I know that now as an older guy, HS sports aren't life and death, but we've all been there when that was the most important thing we had going for us. As long as kids aren't being coerced by adults, I'm fine with whatever they pick.

I just read schools accepting a transfer should be kept out of the playoffs, c'mon that's not the answer either.
I don't think it is a bad thing. This is the USA - land of the free. If you want your kid to go to school over there, then take him over there - and I don't really care what your reasons are.

Part of the problem I had with the OHSAA rules on transfers was they created a situation where people had to hide athletically motivated transfers by fitting them into the loopholes. The most common was to move into the district - but you had people renting apartments, getting their mail there, and living there Monday-Friday, but spending their weekends at their home in the other district. The OHSAA would look at these situations and make a judgment about the legitimacy of the transfer based on whether they believed the applicants. It was basically a mind-reading exercise - and all of that really bothered me because it was subjective and designed to be a little sleazy. To boot, you had kids from intact homes who were seeking transfer at a significant disadvantage compared to kids from broken homes due to the fact that divorced/separated parents can maintain two households - so it made the move in much easier to make kosher.

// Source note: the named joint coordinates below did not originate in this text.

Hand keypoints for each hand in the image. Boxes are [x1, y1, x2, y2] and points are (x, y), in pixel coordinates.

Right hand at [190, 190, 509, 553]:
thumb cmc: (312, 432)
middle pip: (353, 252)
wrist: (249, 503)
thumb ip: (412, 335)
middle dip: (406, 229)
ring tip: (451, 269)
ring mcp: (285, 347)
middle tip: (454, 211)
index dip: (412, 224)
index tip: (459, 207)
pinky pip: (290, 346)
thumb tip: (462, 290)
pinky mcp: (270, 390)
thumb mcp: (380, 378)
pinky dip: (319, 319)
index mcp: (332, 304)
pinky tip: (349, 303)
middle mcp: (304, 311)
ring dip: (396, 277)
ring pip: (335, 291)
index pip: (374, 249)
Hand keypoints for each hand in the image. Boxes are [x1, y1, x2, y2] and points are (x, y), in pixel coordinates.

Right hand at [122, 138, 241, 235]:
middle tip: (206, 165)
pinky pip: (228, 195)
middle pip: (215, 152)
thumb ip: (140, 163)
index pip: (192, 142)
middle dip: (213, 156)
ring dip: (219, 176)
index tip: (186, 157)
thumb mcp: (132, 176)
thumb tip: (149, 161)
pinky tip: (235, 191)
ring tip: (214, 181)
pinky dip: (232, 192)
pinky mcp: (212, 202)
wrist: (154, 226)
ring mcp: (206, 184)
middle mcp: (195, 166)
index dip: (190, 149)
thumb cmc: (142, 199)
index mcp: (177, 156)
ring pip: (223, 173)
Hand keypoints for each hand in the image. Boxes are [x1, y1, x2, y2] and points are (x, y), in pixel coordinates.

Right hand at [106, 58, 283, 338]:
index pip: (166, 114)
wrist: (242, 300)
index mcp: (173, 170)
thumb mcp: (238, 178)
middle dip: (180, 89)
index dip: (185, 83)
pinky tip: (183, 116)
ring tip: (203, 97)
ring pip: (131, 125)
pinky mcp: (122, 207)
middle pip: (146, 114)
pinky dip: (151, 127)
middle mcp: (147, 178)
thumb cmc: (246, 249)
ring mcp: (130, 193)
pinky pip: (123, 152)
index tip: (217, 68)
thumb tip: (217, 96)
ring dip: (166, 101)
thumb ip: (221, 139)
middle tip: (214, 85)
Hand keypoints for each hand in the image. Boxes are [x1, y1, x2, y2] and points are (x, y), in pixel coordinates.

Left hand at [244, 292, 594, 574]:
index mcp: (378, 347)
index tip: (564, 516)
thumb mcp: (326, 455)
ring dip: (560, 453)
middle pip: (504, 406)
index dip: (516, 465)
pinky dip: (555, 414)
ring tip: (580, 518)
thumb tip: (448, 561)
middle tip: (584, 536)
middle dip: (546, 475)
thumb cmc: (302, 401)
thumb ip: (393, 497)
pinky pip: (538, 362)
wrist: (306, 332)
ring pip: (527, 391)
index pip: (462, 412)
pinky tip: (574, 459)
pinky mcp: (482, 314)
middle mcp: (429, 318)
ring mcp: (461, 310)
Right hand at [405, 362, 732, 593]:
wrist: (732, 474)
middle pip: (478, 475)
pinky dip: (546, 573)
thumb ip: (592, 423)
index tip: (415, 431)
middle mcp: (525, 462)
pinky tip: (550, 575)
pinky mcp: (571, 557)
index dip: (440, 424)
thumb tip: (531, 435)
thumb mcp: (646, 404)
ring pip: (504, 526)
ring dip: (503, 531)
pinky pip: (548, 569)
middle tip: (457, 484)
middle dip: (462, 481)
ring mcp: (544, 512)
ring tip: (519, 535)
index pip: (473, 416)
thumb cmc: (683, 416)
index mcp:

I'd rather everything be open and transparent. If you have a 6'10" athletic kid who wants to go to City HS because he can get great coaching, win a state title, and play with some of his AAU friends, then you should be able to transfer him without restriction. The OHSAA was trying to regulate the wrong thing IMO. They were focused on the reasons for the transfer when they should have been focused on regulating recruiting.

But you can even get out of regulating any of it, IF teams are slotted for division assignment based on their TALENT (if significantly affected by transfers), not their enrollment. Then it doesn't matter who transfers where or who is recruiting. VASJ gets 5 of the best AAU players in Cle to enroll, they get put into D1, and all is well. But competitive imbalance is caused when they are playing with that talent level in the lower divisions.

But yeah, whoever suggested the "transfers = no post-season" idea isn't quite hinged. Some people will look at a problem and think the solution is more regulation, but often, the simplest thing is to address the problem with more freedom.